For his first exhibition with the gallery, entitled History of the Present, Konstantin Totibadze (b. 1969 in Tbilisi, Georgia) created series of new works (2022-2023) with oil on canvas. Selected works represent two favorite artist's themes – still life and one-object composition with a vase as symbolical image.
Still life has always been the genre in which the virtuoso capability of painting, the deceptively real portrayal of objects and their surfaces, could be directly implemented. A carefully constructed arrangement of different things on a table with lighting from the side that makes the surfaces of the material and objects glow. Time seems to pause, thus making its relentless onward march all the more conscious.
Konstantin Totibadze revives the rich tradition of the European still life painting in a surprising new way, establishing the link between past and present by implementing and developing values, vision, technique, and visual codes of XVI – XVIII centuries’ paintings and the genre of still life particularly.
Totibadze’s objects, remarkable by their very realistic representation and the impression of being part of material life, form a system of codes and symbols which follows and develops tradition of still life painting. The food, vases and tableware painted by the artist are not only aesthetic objects, but also symbols of life, as was the case at the end of the 16th century when the still life genre had developed in Europe.
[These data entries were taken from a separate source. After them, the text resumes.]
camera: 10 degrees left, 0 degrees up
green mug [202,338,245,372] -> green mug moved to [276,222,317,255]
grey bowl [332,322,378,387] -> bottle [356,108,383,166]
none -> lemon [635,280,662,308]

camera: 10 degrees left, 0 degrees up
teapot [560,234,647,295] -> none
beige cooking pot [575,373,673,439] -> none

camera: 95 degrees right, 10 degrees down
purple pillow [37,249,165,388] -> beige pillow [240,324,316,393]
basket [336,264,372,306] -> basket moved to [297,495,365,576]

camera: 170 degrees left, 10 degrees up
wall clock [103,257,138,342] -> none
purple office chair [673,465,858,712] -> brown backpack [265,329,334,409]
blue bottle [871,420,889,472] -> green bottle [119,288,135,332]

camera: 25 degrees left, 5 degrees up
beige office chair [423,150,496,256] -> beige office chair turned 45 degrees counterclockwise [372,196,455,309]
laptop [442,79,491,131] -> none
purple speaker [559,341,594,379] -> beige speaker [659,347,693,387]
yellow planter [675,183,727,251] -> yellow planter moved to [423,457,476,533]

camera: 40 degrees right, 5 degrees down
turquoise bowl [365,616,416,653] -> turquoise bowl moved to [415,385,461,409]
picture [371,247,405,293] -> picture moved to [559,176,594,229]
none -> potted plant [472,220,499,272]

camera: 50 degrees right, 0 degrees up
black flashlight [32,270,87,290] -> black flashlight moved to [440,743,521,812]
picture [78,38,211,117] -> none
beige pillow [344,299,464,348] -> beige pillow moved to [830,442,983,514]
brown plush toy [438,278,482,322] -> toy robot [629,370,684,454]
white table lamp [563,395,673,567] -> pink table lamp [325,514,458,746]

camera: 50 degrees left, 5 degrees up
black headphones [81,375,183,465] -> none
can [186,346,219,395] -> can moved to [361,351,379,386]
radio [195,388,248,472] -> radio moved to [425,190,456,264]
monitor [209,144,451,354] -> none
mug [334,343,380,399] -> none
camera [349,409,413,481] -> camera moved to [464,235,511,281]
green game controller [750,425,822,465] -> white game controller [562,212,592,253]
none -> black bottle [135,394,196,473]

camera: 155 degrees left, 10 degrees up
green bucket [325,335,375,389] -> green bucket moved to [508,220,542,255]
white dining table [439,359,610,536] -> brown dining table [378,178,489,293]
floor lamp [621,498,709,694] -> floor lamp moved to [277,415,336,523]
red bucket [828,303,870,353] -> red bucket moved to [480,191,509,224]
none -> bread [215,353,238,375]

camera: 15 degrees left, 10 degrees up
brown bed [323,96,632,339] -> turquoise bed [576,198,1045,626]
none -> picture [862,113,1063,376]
Symbolical meanings are crucial for the depicted objects which he organizes with almost mathematical accuracy in one-line compositions.
Another work series represent compositions with only one single empty vase, some of these mystical objects measure over two meters in size. Then the size of the vase corresponds approximately to that of the human body and, thus, the vase becomes a figure. However, the large vases are rooted in the tradition of surrealism; the enigmatic alienation of the world of things.
The artist often depicts the vases in front of a deep black background, into which they almost disappear, so that the emphasis is less on their volume and more on the rich details on their surfaces. The same applies for the still lifes where more objects are arranged on a table. The evenly falling tablecloth makes up a large portion of the painting and has the effect of an abstract area in which the patterned, internal structure is portrayed in detail. Such a play with surface and space is characteristic of Totibadze's compositions. When life-size motifs are depicted, as in most of his still life paintings, there is often the impression that one could enter the pictorial space.
Totibadze's way of reviewing the art history of still life in a painterly and motivic way would have made him an ingenious forger. It takes a detective's eye to discover all the intricate details, such as single drops of water on the side of the vase.
However, the artist does not compete with the accuracy of the technical image. While, for example, Gerhard Richter transfers photographically captured light reflections into painting, Totibadze makes the light roll off the color, as Vermeer did. But when Richter depicts a single candle, there is a direct connection to Totibadze's vases, which sometimes resemble urns. Both motifs remind us, in the classical tradition of still life, of the transience of existence.